Hailsham Foodbank suffers massive increase in demand

Problems with Universal Credit are driving an increase in the number of emergency supplies handed out at food banks, new figures reveal today.

The Trussell Trust said its network provided 658,048 supplies between April and September, a 13 per cent increase on the same period a year ago.

However, Julie Coates who runs the Hailsham Foodbank has revealed the service locally has experienced a 36% increase in demand for its services in the first half of this year – three times greater than the national average.

Foodbanks typically receive more referrals for emergency support during the second half of the financial year, raising concerns that foodbank use this winter will rise further, as hardship experienced annually during the colder months is compounded by more people left waiting at least five weeks for benefit payments.

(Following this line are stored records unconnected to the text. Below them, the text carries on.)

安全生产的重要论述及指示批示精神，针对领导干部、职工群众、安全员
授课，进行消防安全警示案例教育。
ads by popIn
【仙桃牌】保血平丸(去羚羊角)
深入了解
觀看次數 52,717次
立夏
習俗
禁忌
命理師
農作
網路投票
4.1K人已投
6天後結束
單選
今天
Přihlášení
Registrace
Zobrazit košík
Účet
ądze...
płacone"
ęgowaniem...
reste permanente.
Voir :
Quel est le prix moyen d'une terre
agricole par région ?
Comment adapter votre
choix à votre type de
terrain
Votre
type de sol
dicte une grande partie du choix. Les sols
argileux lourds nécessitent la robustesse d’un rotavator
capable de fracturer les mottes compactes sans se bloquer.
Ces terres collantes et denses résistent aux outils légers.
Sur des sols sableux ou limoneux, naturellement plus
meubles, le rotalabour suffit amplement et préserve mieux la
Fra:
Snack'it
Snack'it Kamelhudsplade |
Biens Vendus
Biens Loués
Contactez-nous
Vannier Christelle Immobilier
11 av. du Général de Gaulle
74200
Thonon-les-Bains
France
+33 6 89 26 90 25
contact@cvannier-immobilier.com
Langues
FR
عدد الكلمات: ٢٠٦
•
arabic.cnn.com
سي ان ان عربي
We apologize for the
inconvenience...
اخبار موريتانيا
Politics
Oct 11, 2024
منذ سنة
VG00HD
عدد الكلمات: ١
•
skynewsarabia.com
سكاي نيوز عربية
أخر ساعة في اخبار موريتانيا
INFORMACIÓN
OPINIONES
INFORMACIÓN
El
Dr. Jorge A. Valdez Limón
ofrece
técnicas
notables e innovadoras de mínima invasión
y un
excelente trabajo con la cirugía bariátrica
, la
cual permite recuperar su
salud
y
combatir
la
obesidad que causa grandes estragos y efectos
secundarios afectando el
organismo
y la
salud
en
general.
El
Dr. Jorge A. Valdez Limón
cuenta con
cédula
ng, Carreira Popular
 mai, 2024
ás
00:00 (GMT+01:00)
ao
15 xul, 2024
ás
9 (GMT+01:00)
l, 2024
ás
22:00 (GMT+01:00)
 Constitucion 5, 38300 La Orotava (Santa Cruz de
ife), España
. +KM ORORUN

During an interview on 95.9 Hailsham FM today, Hailsham Foodbank also announced a substantial sponsorship with PJ Skips, which see’s the locally based firm donate towards the running of the Foodbank. (Listen to the radio interview here).

Nick Ellwood, Managing Director of PJ Skips said; “PJ Skips has always had a close involvement with our community. We support local Bonfire Associations, the Eastbourne Christmas Tree of Light, sports clubs and many other events in the region. However, for some time now we’ve been thinking about how we can partner with a local organisation to make a real and meaningful difference to the people who need it most. We are shocked to see the growing numbers of people in need using foodbanks in the region and across the UK. No one should be going hungry. Through our sponsorship of Hailsham Foodbank, we hope that we’ll be helping put food on the table for local families and neighbours who are struggling to get by.”

Hailsham Foodbank Project Manager, Julie Coates, said; “We are delighted to be partnering with PJ Skips. Their generous sponsorship will help us provide much needed food and support to struggling families in the area. Unfortunately, we are seeing more and more people walking through our door. Last year we fed nearly 1,500 people and the numbers are increasing at an alarming rate.”